*Exercise prompt*
Go through the data below and gather each line containing "para".
***
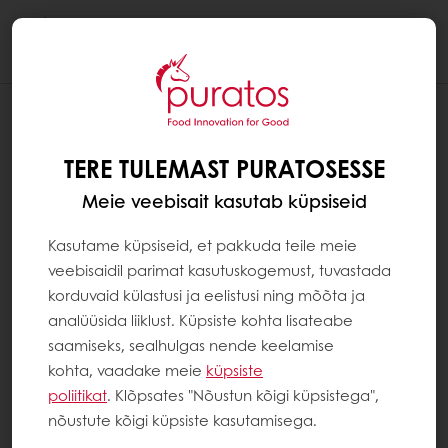
Togg
navi
KAS ŠOKOLAAD SOBIB
TAIMETOITLASTELE JA VEGANITELE?
TERE TULEMAST PURATOSESSE
Šokolaad ise pärineb taimest ja sobib seetõttu
Meie veebisait kasutab küpsiseid
taimetoitlastele ja veganitele. Tootmisprotsessi
käigus võidakse šokolaadipõhistele toodetele
Kasutame küpsiseid, et pakkuda teile meie
lisada aga mõningaid lisaaineid või koostisosi,
veebisaidil parimat kasutuskogemust, tuvastada
mis ei sobi seda tüüpi toitumise jaoks. Näiteks
korduvaid külastusi ja eelistusi ning mõõta ja
piimašokolaad ei sobi veganitele ja teatud
analüüsida liiklust. Küpsiste kohta lisateabe
taimetoitlastele (ovovegetarlastele). Seetõttu
saamiseks, sealhulgas nende keelamise
on oluline, et taimetoitlased ja veganid
kohta, vaadake meie
küpsiste
loeksid enne toodete söömist nende
poliitikat
. Klõpsates "Nõustun kõigi küpsistega",
koostisosade loetelusid.
nõustute kõigi küpsiste kasutamisega.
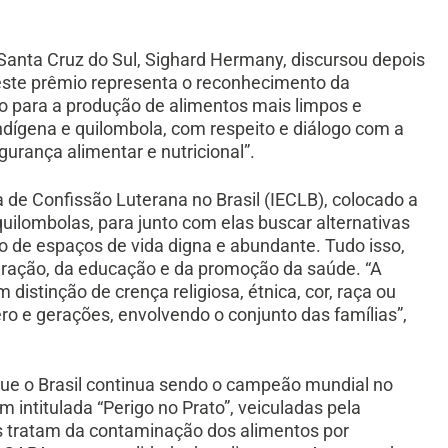
nta Cruz do Sul, Sighard Hermany, discursou depois
este prêmio representa o reconhecimento da
ão para a produção de alimentos mais limpos e
indígena e quilombola, com respeito e diálogo com a
urança alimentar e nutricional”.
a de Confissão Luterana no Brasil (IECLB), colocado a
 quilombolas, para junto com elas buscar alternativas
 de espaços de vida digna e abundante. Tudo isso,
eração, da educação e da promoção da saúde. “A
distinção de crença religiosa, étnica, cor, raça ou
o e gerações, envolvendo o conjunto das famílias”,
ue o Brasil continua sendo o campeão mundial no
 intitulada “Perigo no Prato”, veiculadas pela
 tratam da contaminação dos alimentos por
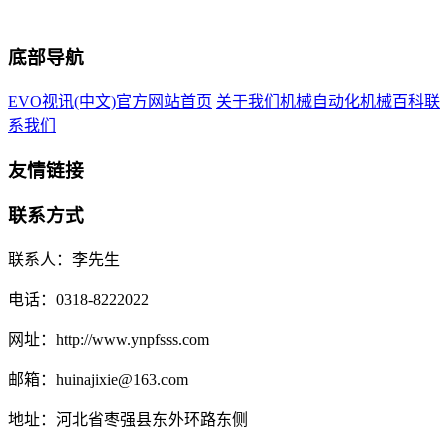
底部导航
EVO视讯(中文)官方网站首页
关于我们
机械自动化
机械百科
联
系我们
友情链接
联系方式
联系人：李先生
电话：0318-8222022
网址：http://www.ynpfsss.com
邮箱：huinajixie@163.com
地址：河北省枣强县东外环路东侧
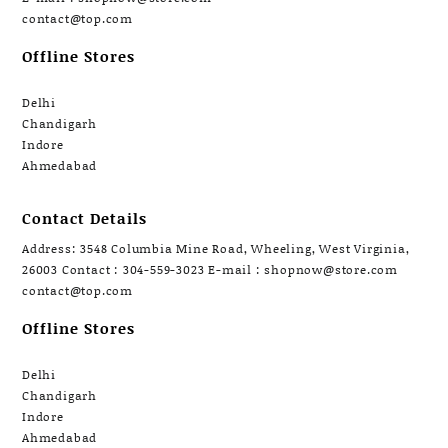
contact@top.com
Offline Stores
Delhi
Chandigarh
Indore
Ahmedabad
Contact Details
Address: 3548 Columbia Mine Road, Wheeling, West Virginia,
26003 Contact : 304-559-3023 E-mail : shopnow@store.com
contact@top.com
Offline Stores
Delhi
Chandigarh
Indore
Ahmedabad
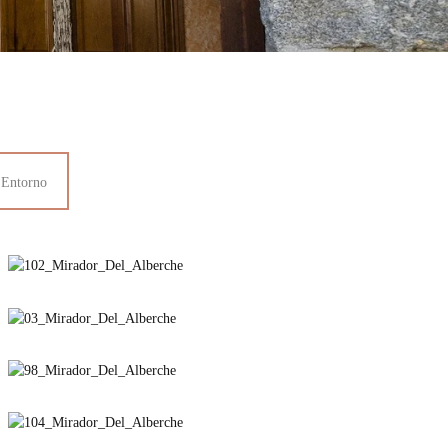
Entorno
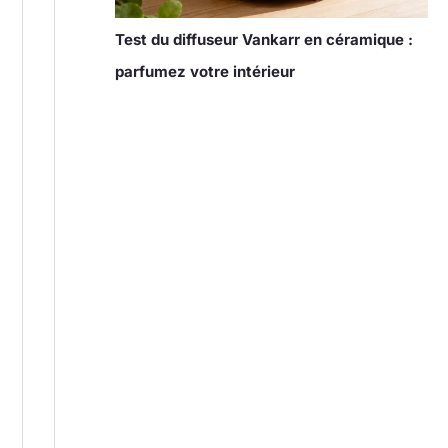
Test du diffuseur Vankarr en céramique :
parfumez votre intérieur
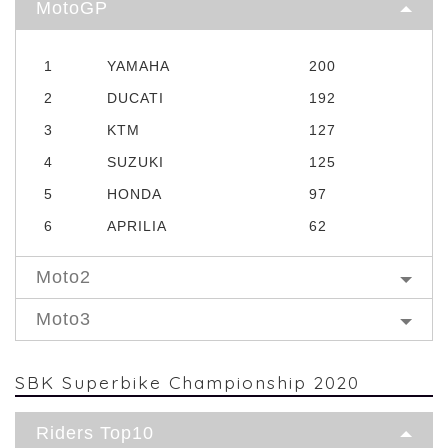
MotoGP
1
YAMAHA
200
2
DUCATI
192
3
KTM
127
4
SUZUKI
125
5
HONDA
97
6
APRILIA
62
Moto2
Moto3
SBK Superbike Championship 2020
Riders Top10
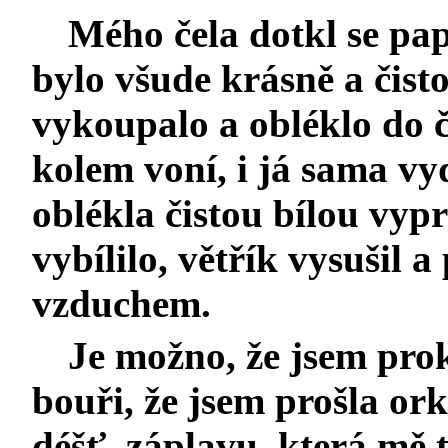
Mého čela dotkl se pap
bylo všude krásně a čist
vykoupalo a obléklo do 
kolem voní, i já sama v
oblékla čistou bílou vyp
vybílilo, větřík vysuši
vzduchem.
Je možno, že jsem
pro
bouři, že jsem prošla or
déšť, záplavu, která mě 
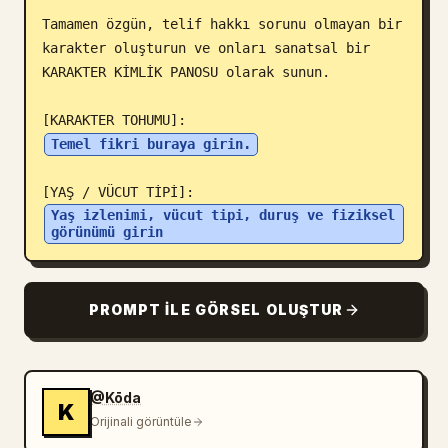
Tamamen özgün, telif hakkı sorunu olmayan bir 
Blog
karakter oluşturun ve onları sanatsal bir 
KARAKTER KİMLİK PANOSU olarak sunun.

Güncellemeler
Temel fikri buraya girin.
Yaş izlenimi, vücut tipi, duruş ve fiziksel 
görünümü girin
PROMPT ILE GÖRSEL OLUŞTUR
@Kōda
K
Orijinali görüntüle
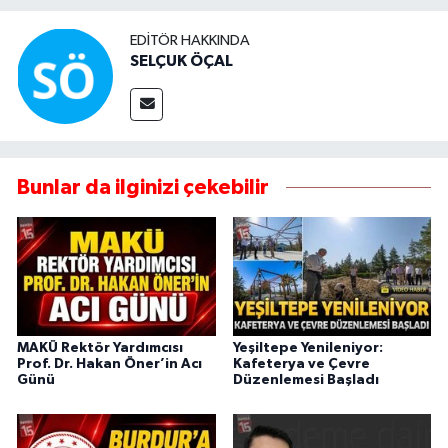
EDITÖR HAKKINDA
SELÇUK ÖÇAL
Bunlar da ilginizi çekebilir
MAKÜ Rektör Yardımcısı
Yeşiltepe Yenileniyor:
Prof. Dr. Hakan Öner’in Acı
Kafeterya ve Çevre
Günü
Düzenlemesi Başladı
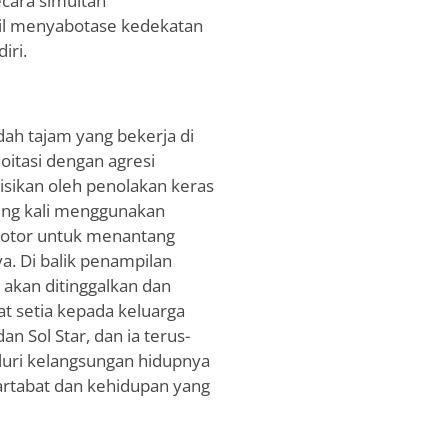
secara simultan
l menyabotase kedekatan
iri.
dah tajam yang bekerja di
oitasi dengan agresi
nisikan oleh penolakan keras
ring kali menggunakan
 kotor untuk menantang
. Di balik penampilan
akan ditinggalkan dan
at setia kepada keluarga
 Sol Star, dan ia terus-
uri kelangsungan hidupnya
rtabat dan kehidupan yang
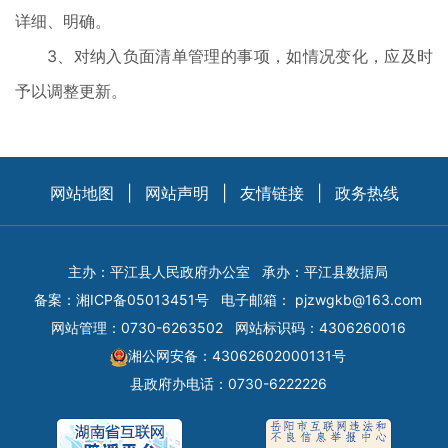
详细、明确。
3、对纳入负面清单管理的事项，如情况变化，应及时
予以调整更新。
网站地图
|
网站声明
|
友情链接
|
政务热线
主办：平江县人民政府办公室
承办：平江县数据局
备案：
湘ICP备05013451号
电子邮箱：
pjzwgkb@163.com
网站管理：0730-6263502
网站标识码：4306260016
湘公网安备：43062602000131号
县政府办电话：0730-6222226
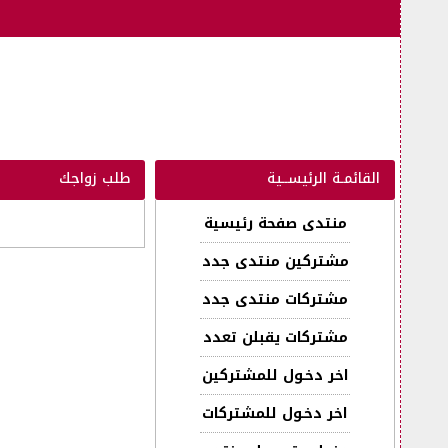
القائمـة الرئيســية
طلب زواجك
منتدى صفحة رئيسية
مشتركين منتدى جدد
مشتركات منتدى جدد
مشتركات يقبلن تعدد
اخر دخـول للمشتركين
اخر دخـول للمشتركات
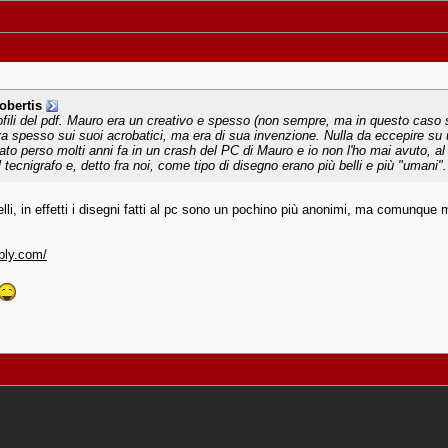
obertis
fili del pdf. Mauro era un creativo e spesso (non sempre, ma in questo caso sì) 
ava spesso sui suoi acrobatici, ma era di sua invenzione. Nulla da eccepire su 
ndato perso molti anni fa in un crash del PC di Mauro e io non l'ho mai avuto, al 
 tecnigrafo e, detto fra noi, come tipo di disegno erano più belli e più "umani".
lli, in effetti i disegni fatti al pc sono un pochino più anonimi, ma comunque molt
bly.com/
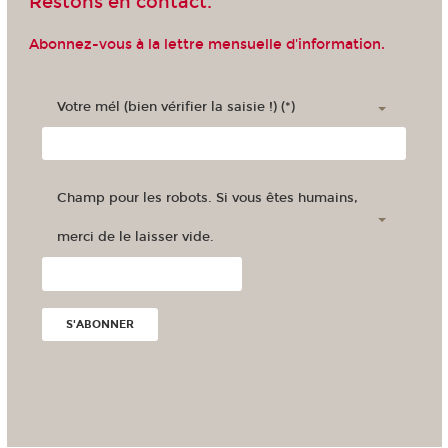
Restons en contact.
Madagascar
Nouvelle-Calédonie
Maroc
Polynésie française
Abonnez-vous à la lettre mensuelle d'information.
Votre mél (bien vérifier la saisie !) (*)
Champ pour les robots. Si vous êtes humains,
merci de le laisser vide.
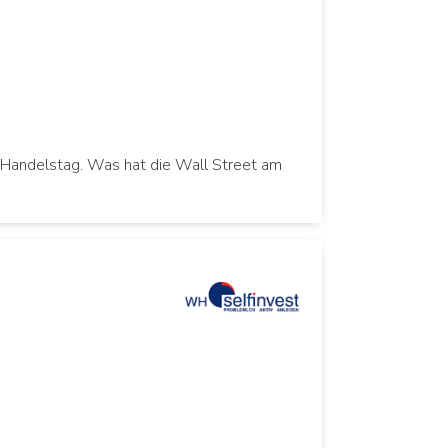
 Handelstag. Was hat die Wall Street am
***
*Your solution*
ão para a produção de alimentos mais limpos e
 quilombolas, para junto com elas buscar alternativas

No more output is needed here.